Date: Wed, 23 Jan 2008 18:46:59 +0000 From: Tom Judge <tom@tomjudge.com> To: Andreas Klemm <andreas@freebsd.org> Cc: freebsd-isp@freebsd.org Subject: Re: central logfile / real time logging Message-ID: <47978BA3.1020105@tomjudge.com> In-Reply-To: <20080123171128.GA2398@titan.klemm.apsfilter.org> References: <20080123171128.GA2398@titan.klemm.apsfilter.org>
next in thread | previous in thread | raw e-mail | index | archive | help
This is a multi-part message in MIME format.
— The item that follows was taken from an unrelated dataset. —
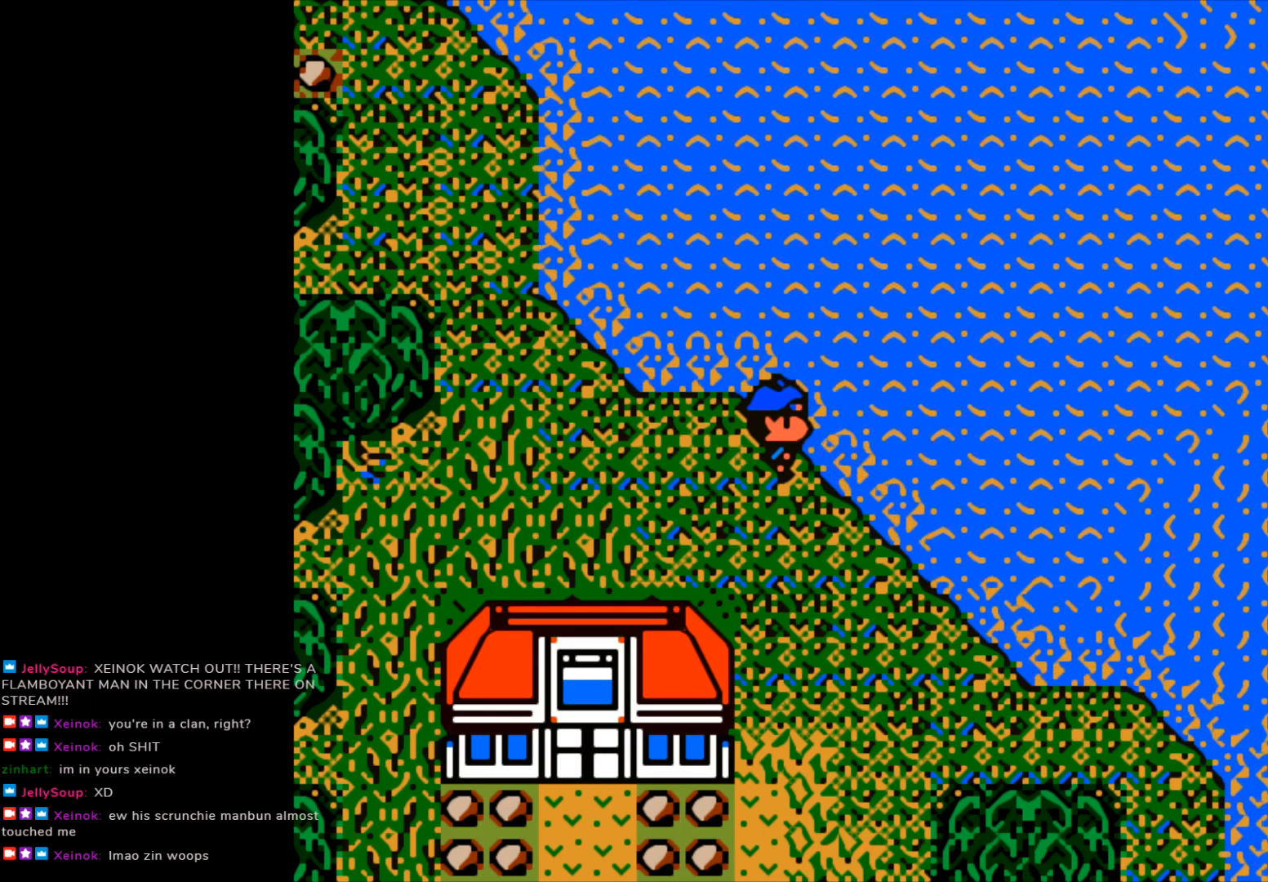
Gameplay with a controller (Xbox layout); each line is a JSON object with the inputs held at the frame after it. "events" lists button and stick changes between this image and that frame as [ms after this image, input, new state], when the widget could be followed in between. Not read: right_stick.
{"buttons": [], "left_stick": "center", "events": [[333, "B", "down"], [467, "B", "up"]]}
--------------000405090706040901080408
Content-Type: text/plain; charset=ISO-8859-1; format=flowed
Content-Transfer-Encoding: 7bit
Andreas Klemm wrote:
> Hi,
>
> do you have an idea how to store application generated logfiles
> (i.e. apache, ... ) from 1000 Solaris "zones" running on 250
> physical Sun server onto a central FreeBSD logserver ?
>
> There are 6 strong demands, which makes this setup very special
> and tricky.
>
> After many thinking and googeling I didn't find any OpenSource or
> at least "not too expensive" solution which fulfills all of these
> demands:
>
> - "reliability", no logmessage may get lost
> - on the central logserver the logfiles need to stay in separate files
> per virtual zone and application (can be the case the zone runs
> multiple services)
> - "real-time logging", as soon as an application logrecord gets written
> on one of the 1000 zones this logmessage should be written immediately
> onto the central logserver. So its not sufficient to make this batched
> on an hourly base.
> - applications may not write to NFS directly to prevent locking of apps
> if NFS server is unavailable (if solution should be NFS based).
> - this solution needs to be aware of logfile rotation
> on the application server side (the 1000 zones)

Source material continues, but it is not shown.